KARAWANG – Langkah PT Kereta Api Indonesia (KAI) yang resmi menutup perlintasan rel ilegal Pereweh di kawasan Cikampek pada Selasa (9/6/2026), memicu gelombang reaksi dari masyarakat setempat. Jalur yang selama ini diandalkan warga sebagai rute alternatif untuk menghindari kemacetan parah di bawah Flyover Cikampek kini sudah tidak bisa lagi dilalui.

Pihak KAI menegaskan bahwa penutupan ini merupakan tindakan tegas demi meningkatkan keselamatan perjalanan kereta api sekaligus meminimalisir risiko kecelakaan bagi pengguna jalan. Kendati demikian, kebijakan ini menyisakan persoalan baru bagi mobilitas warga sehari-hari.

Kehilangan Jalur Alternatif, Kemacetan Kian Menumpuk

Bagi masyarakat Cikampek, perlintasan Pereweh adalah “penyelamat” dari titik jenuh lalu lintas yang menahun di bawah Flyover. Penutupan akses tersebut otomatis membuat volume kendaraan kembali menumpuk pada satu titik utama.

Warga pun ramai-ramai menyuarakan aspirasi mereka di media sosial. Mereka mendesak Pemerintah Kabupaten Karawang dan Pemerintah Provinsi Jawa Barat untuk segera merealisasikan solusi permanen, salah satunya melalui pembangunan underpass.
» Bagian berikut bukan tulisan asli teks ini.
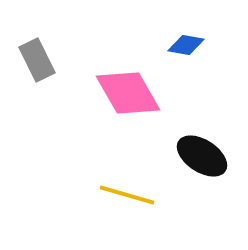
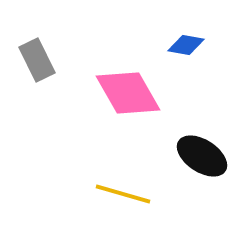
yellow line: moved 4 px left, 1 px up
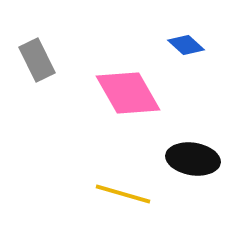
blue diamond: rotated 33 degrees clockwise
black ellipse: moved 9 px left, 3 px down; rotated 24 degrees counterclockwise
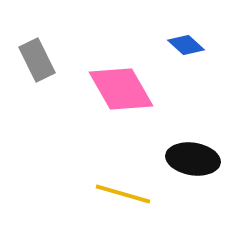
pink diamond: moved 7 px left, 4 px up
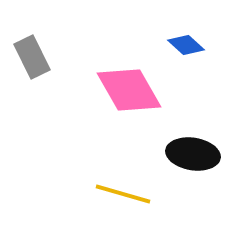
gray rectangle: moved 5 px left, 3 px up
pink diamond: moved 8 px right, 1 px down
black ellipse: moved 5 px up
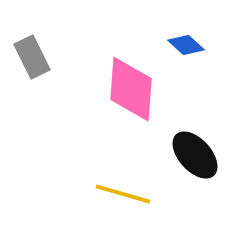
pink diamond: moved 2 px right, 1 px up; rotated 34 degrees clockwise
black ellipse: moved 2 px right, 1 px down; rotated 39 degrees clockwise
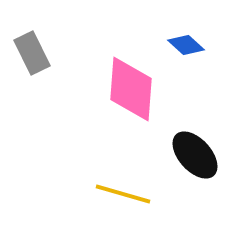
gray rectangle: moved 4 px up
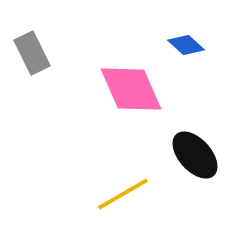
pink diamond: rotated 28 degrees counterclockwise
yellow line: rotated 46 degrees counterclockwise
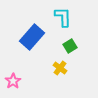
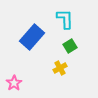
cyan L-shape: moved 2 px right, 2 px down
yellow cross: rotated 24 degrees clockwise
pink star: moved 1 px right, 2 px down
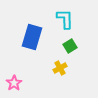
blue rectangle: rotated 25 degrees counterclockwise
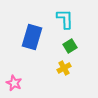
yellow cross: moved 4 px right
pink star: rotated 14 degrees counterclockwise
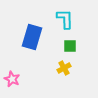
green square: rotated 32 degrees clockwise
pink star: moved 2 px left, 4 px up
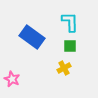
cyan L-shape: moved 5 px right, 3 px down
blue rectangle: rotated 70 degrees counterclockwise
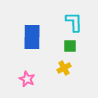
cyan L-shape: moved 4 px right
blue rectangle: rotated 55 degrees clockwise
pink star: moved 15 px right
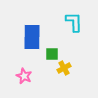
green square: moved 18 px left, 8 px down
pink star: moved 3 px left, 3 px up
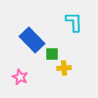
blue rectangle: moved 3 px down; rotated 45 degrees counterclockwise
yellow cross: rotated 24 degrees clockwise
pink star: moved 4 px left, 1 px down
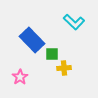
cyan L-shape: rotated 135 degrees clockwise
pink star: rotated 14 degrees clockwise
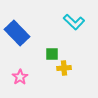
blue rectangle: moved 15 px left, 7 px up
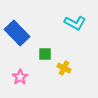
cyan L-shape: moved 1 px right, 1 px down; rotated 15 degrees counterclockwise
green square: moved 7 px left
yellow cross: rotated 32 degrees clockwise
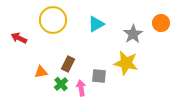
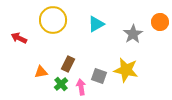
orange circle: moved 1 px left, 1 px up
yellow star: moved 7 px down
gray square: rotated 14 degrees clockwise
pink arrow: moved 1 px up
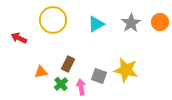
gray star: moved 2 px left, 11 px up
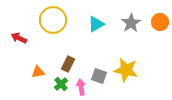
orange triangle: moved 3 px left
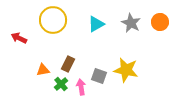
gray star: rotated 12 degrees counterclockwise
orange triangle: moved 5 px right, 2 px up
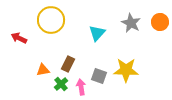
yellow circle: moved 2 px left
cyan triangle: moved 1 px right, 9 px down; rotated 18 degrees counterclockwise
yellow star: rotated 10 degrees counterclockwise
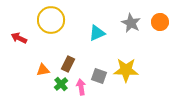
cyan triangle: rotated 24 degrees clockwise
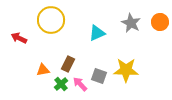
pink arrow: moved 1 px left, 3 px up; rotated 35 degrees counterclockwise
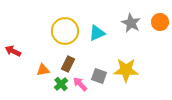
yellow circle: moved 14 px right, 11 px down
red arrow: moved 6 px left, 13 px down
“Sudah saatnya perlintasan kereta Flyover Cikampek segera dibangun underpass,” tulis salah satu netizen dengan akun Selvian Ivy di kolom komentar.

Senada dengan hal tersebut, akun Ocavaro juga menyayangkan hilangnya rute tikus ini sembari menyentil janji-janji infrastruktur masa lalu. “Yah enggak ada jalan alternatif lagi. Senggol pemerintah yang katanya mau bikin underpass ah,” tulisnya sambil menandai akun resmi Bupati Karawang dan Gubernur Jawa Barat.

Kebutuhan Mendesak Solusi Jangka Panjang

Masalah kepadatan di perlintasan rel bawah Flyover Cikampek memang bukan rahasia lagi. Tingginya intensitas kereta yang melintas berbanding lurus dengan mengularnya antrean kendaraan bermotor setiap harinya, terutama pada jam sibuk.

Masyarakat kini menaruh harapan besar agar wacana pembangunan proyek underpass tidak sekadar menjadi rencana di atas kertas. Infrastruktur tersebut dinilai menjadi satu-satunya jawaban jangka panjang yang mampu mengurai simpul kemacetan di Cikampek tanpa mengorbankan faktor keselamatan warga.